Togliatti sapeva benissimo che dietro la rigidità della Dc e di De Gasperi c'era
la pressione dell'intransigentismo vaticano. E che il papa Pacelli, nel suo
oltranzismo, aveva esplicitamente minacciato De Gasperi di togliere il proprio
appoggio alla «sua» Dc se non ne avesse accettato gli ordini. Sapeva cioè che la
Chiesa era pronta a entrare in campo direttamente, per impedire che il nuovo
Stato nascesse come entità indipendente. Per questo permise, anzi favorì,
l'inserimento nella nostra Costituzione dell'assenso papale. Con mossa insieme
realistica e suicida. Incorporando nell'atto di nascita il sigillo della sua
subordinazione. Accettando che la Repubblica democratica italiana nascesse come
entità posta sotto tutela vaticana. Accettando, settant'anni dopo Porta Pia, per
la seconda volta, la riconquista dell'Italia da parte del potere della Chiesa.
In quella temperie, il principale partito dell'ipotetico schieramento laico, per
eccesso di realismo, decise di rinunciare, esplicitamente, alla piena sovranità
dello Stato sul proprio territorio, pur di rinviare uno scontro che si temeva di
perdere. Accettando come un fatto fuori dalla propria possibilità di intervento,
la composizione «antropologicamente non secolarizzata» del nostro paese e la
natura confessionale della nostra sfera pubblica. E rinviando in realtà
all'infinito la possibilità di una riscossa laica, di cui solo in un'occasione -
la battaglia divorzista e il successivo referendum vinto - si vide un debole
barlume, dovuto peraltro più alla determinazione di piccole minoranze che non
all'azione dei grandi partiti di massa. Né, quell'atteggiamento e quella forma
mentale sembrano essere stati superati. Quasi tutto la sinistra ex comunista ha
eliminato del proprio patrimonio storico e ideale. Molta della propria storia ha
condannato alla rimozione e all'oblio. Ma quel riflesso profondo di realismo
subalterno, quello è rimasto. Di fronte alla minaccia vaticana di delegittimare
la politica (che sia la Repubblica neonata ieri, o il Partito democratico oggi),
è certa la resa senza condizioni. La scelta di cavalcarne l'aggressività
anticipandone le mosse: considerando una vittoria l'assunzione a proprio
principio costituzionale e costituente del riconoscimento da parte dell'altro.

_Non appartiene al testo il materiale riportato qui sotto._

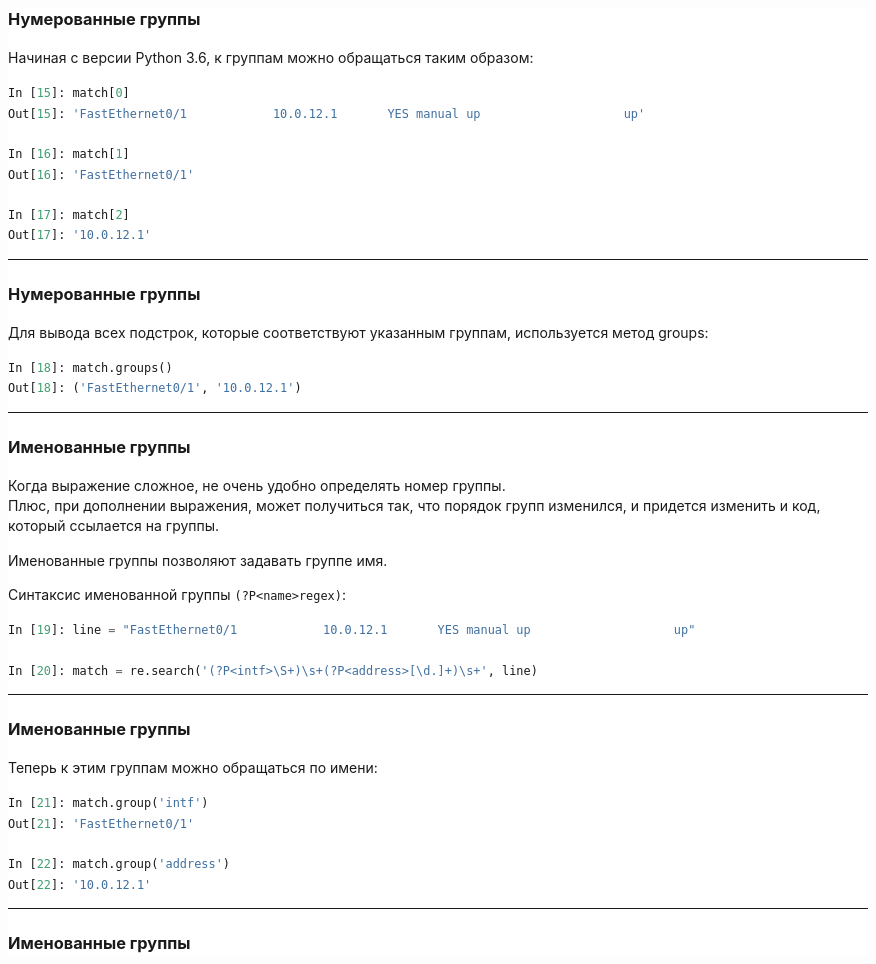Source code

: ### Нумерованные группы

Начиная с версии Python 3.6, к группам можно обращаться таким образом:

```python
In [15]: match[0]
Out[15]: 'FastEthernet0/1            10.0.12.1       YES manual up                    up'

In [16]: match[1]
Out[16]: 'FastEthernet0/1'

In [17]: match[2]
Out[17]: '10.0.12.1'
```

---
### Нумерованные группы

Для вывода всех подстрок, которые соответствуют указанным группам, используется метод groups:

```python
In [18]: match.groups()
Out[18]: ('FastEthernet0/1', '10.0.12.1')
```

---
### Именованные группы

Когда выражение сложное, не очень удобно определять номер группы.  
Плюс, при дополнении выражения, может получиться так, что порядок групп изменился, и придется изменить и код, который ссылается на группы.

Именованные группы позволяют задавать группе имя.

Синтаксис именованной группы `(?P<name>regex)`:

```python
In [19]: line = "FastEthernet0/1            10.0.12.1       YES manual up                    up"

In [20]: match = re.search('(?P<intf>\S+)\s+(?P<address>[\d.]+)\s+', line)
```

---
### Именованные группы

Теперь к этим группам можно обращаться по имени:

```python
In [21]: match.group('intf')
Out[21]: 'FastEthernet0/1'

In [22]: match.group('address')
Out[22]: '10.0.12.1'
```

---
### Именованные группы
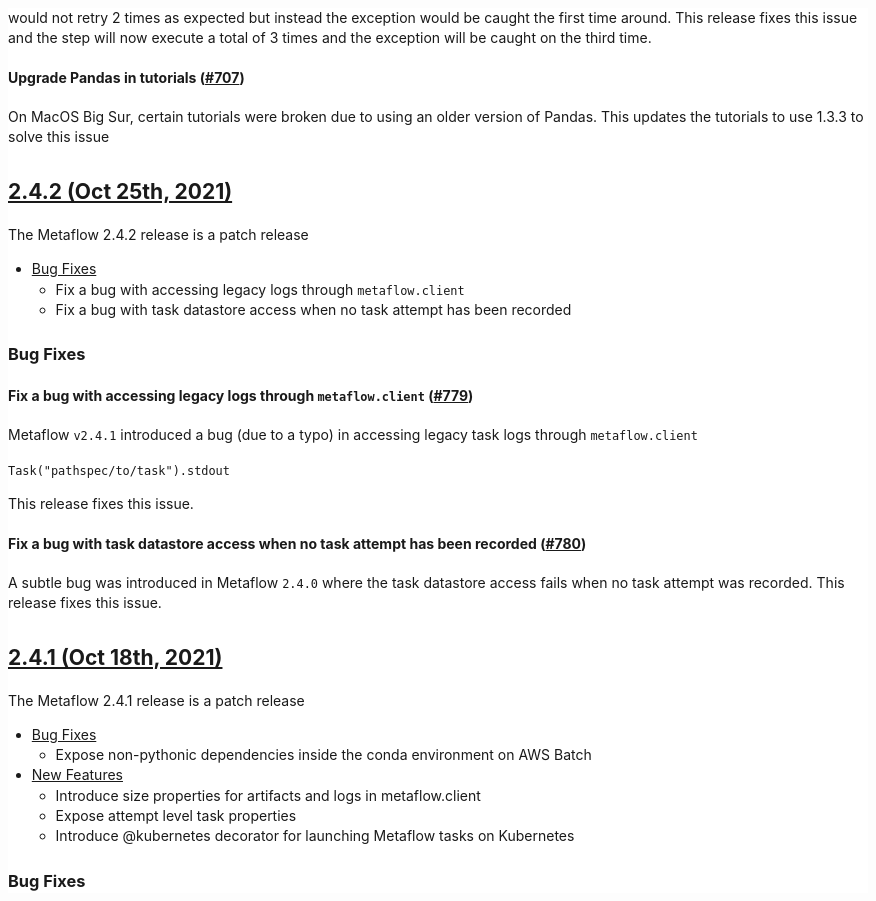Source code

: would not retry 2 times as expected but instead the exception would be caught the first time around. This release fixes this issue and the step will now execute a total of 3 times and the exception will be caught on the third time.

#### Upgrade Pandas in tutorials ([#707](https://github.com/Netflix/metaflow/pull/707)) <a href="#user-content-707" id="user-content-707"></a>

On MacOS Big Sur, certain tutorials were broken due to using an older version of Pandas. This updates the tutorials to use 1.3.3 to solve this issue

## [2.4.2 (Oct 25th, 2021)](https://github.com/Netflix/metaflow/releases/2.4.2)

The Metaflow 2.4.2 release is a patch release

- [Bug Fixes](release-notes.md#bug-fixes)
  - Fix a bug with accessing legacy logs through `metaflow.client`
  - Fix a bug with task datastore access when no task attempt has been recorded

### Bug Fixes

#### Fix a bug with accessing legacy logs through `metaflow.client` ([#779](https://github.com/Netflix/metaflow/pull/779))

Metaflow `v2.4.1` introduced a bug (due to a typo) in accessing legacy task logs through `metaflow.client`

```
Task("pathspec/to/task").stdout
```

This release fixes this issue.

#### Fix a bug with task datastore access when no task attempt has been recorded ([#780](https://github.com/Netflix/metaflow/pull/780))

A subtle bug was introduced in Metaflow `2.4.0` where the task datastore access fails when no task attempt was recorded. This release fixes this issue.

## [2.4.1 (Oct 18th, 2021)](https://github.com/Netflix/metaflow/releases/2.4.1)

The Metaflow 2.4.1 release is a patch release

- [Bug Fixes](release-notes.md#bug-fixes-1)
  - Expose non-pythonic dependencies inside the conda environment on AWS Batch
- [New Features](release-notes.md#new-features)
  - Introduce size properties for artifacts and logs in metaflow.client
  - Expose attempt level task properties
  - Introduce @kubernetes decorator for launching Metaflow tasks on Kubernetes

### Bug Fixes

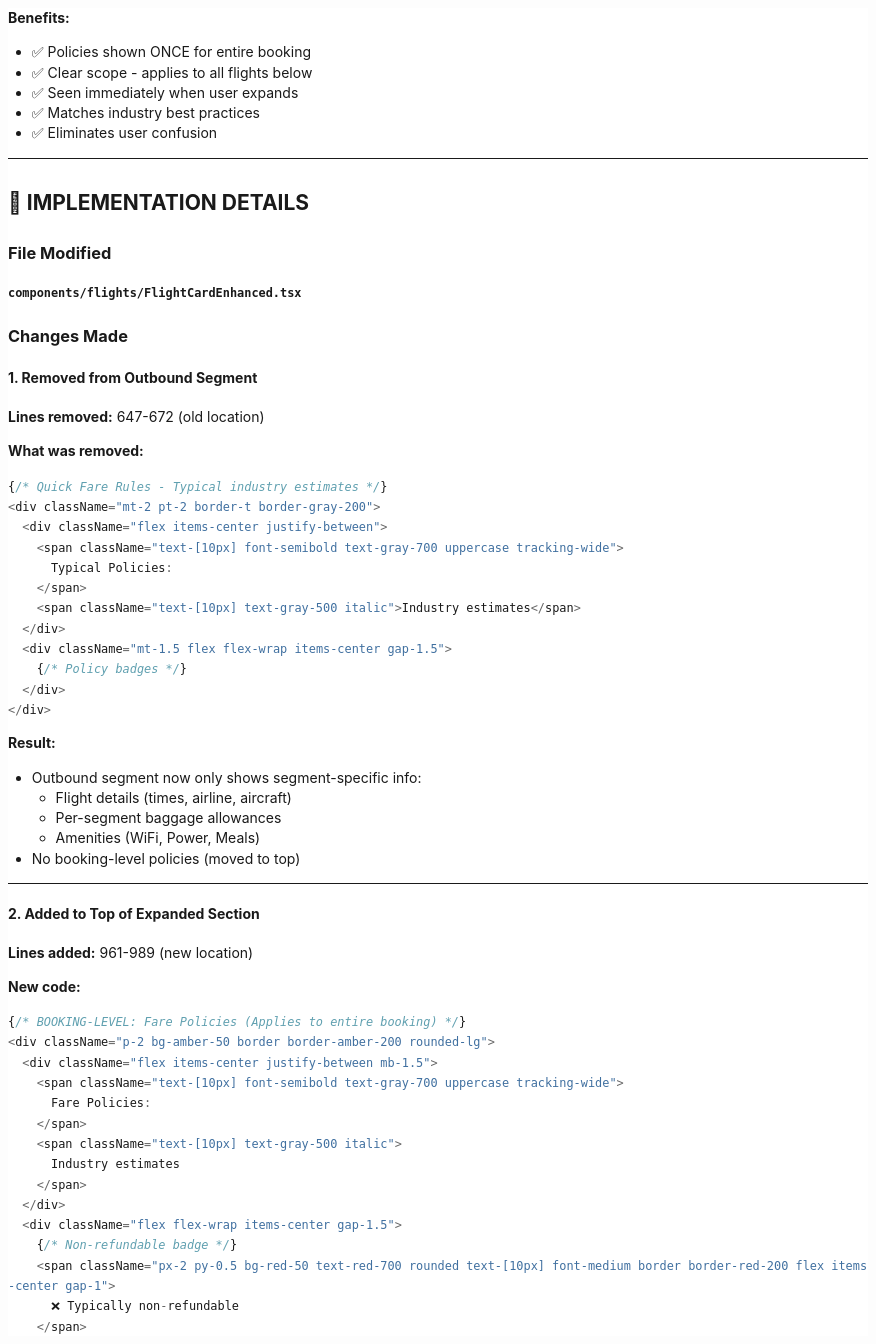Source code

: **Benefits:**
- ✅ Policies shown ONCE for entire booking
- ✅ Clear scope - applies to all flights below
- ✅ Seen immediately when user expands
- ✅ Matches industry best practices
- ✅ Eliminates user confusion

---

## 🔧 IMPLEMENTATION DETAILS

### File Modified
**`components/flights/FlightCardEnhanced.tsx`**

### Changes Made

#### 1. Removed from Outbound Segment
**Lines removed:** 647-672 (old location)

**What was removed:**
```typescript
{/* Quick Fare Rules - Typical industry estimates */}
<div className="mt-2 pt-2 border-t border-gray-200">
  <div className="flex items-center justify-between">
    <span className="text-[10px] font-semibold text-gray-700 uppercase tracking-wide">
      Typical Policies:
    </span>
    <span className="text-[10px] text-gray-500 italic">Industry estimates</span>
  </div>
  <div className="mt-1.5 flex flex-wrap items-center gap-1.5">
    {/* Policy badges */}
  </div>
</div>
```

**Result:**
- Outbound segment now only shows segment-specific info:
  - Flight details (times, airline, aircraft)
  - Per-segment baggage allowances
  - Amenities (WiFi, Power, Meals)
- No booking-level policies (moved to top)

---

#### 2. Added to Top of Expanded Section
**Lines added:** 961-989 (new location)

**New code:**
```typescript
{/* BOOKING-LEVEL: Fare Policies (Applies to entire booking) */}
<div className="p-2 bg-amber-50 border border-amber-200 rounded-lg">
  <div className="flex items-center justify-between mb-1.5">
    <span className="text-[10px] font-semibold text-gray-700 uppercase tracking-wide">
      Fare Policies:
    </span>
    <span className="text-[10px] text-gray-500 italic">
      Industry estimates
    </span>
  </div>
  <div className="flex flex-wrap items-center gap-1.5">
    {/* Non-refundable badge */}
    <span className="px-2 py-0.5 bg-red-50 text-red-700 rounded text-[10px] font-medium border border-red-200 flex items-center gap-1">
      ❌ Typically non-refundable
    </span>
```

Elevandone la volontà ostile a principio di legittimazione e di sopravvivenza.
Per questo possiamo temere fin d'ora, che su questioni che implichino un
possibile conflitto con la Chiesa di Ratzinger, nel Pd saranno le ragioni della
Binetti anziché quelle di Grillini, o addirittura di Rosi Bindi, a prevalere. Il
punto di vista della Curia, o dell'Opus Dei, anziché quello dei movimenti delle
donne e per i diritti.
A questo porta l'iper-realismo (unica malattia infantile da cui il
post-comunismo non è mai guarito): alla proclamazione trionfale della propria
resa e all'abbandono di un campo, come quello della laicità, che oggi - di
fronte alle sfide «etiche» del futuro - appare decisivo.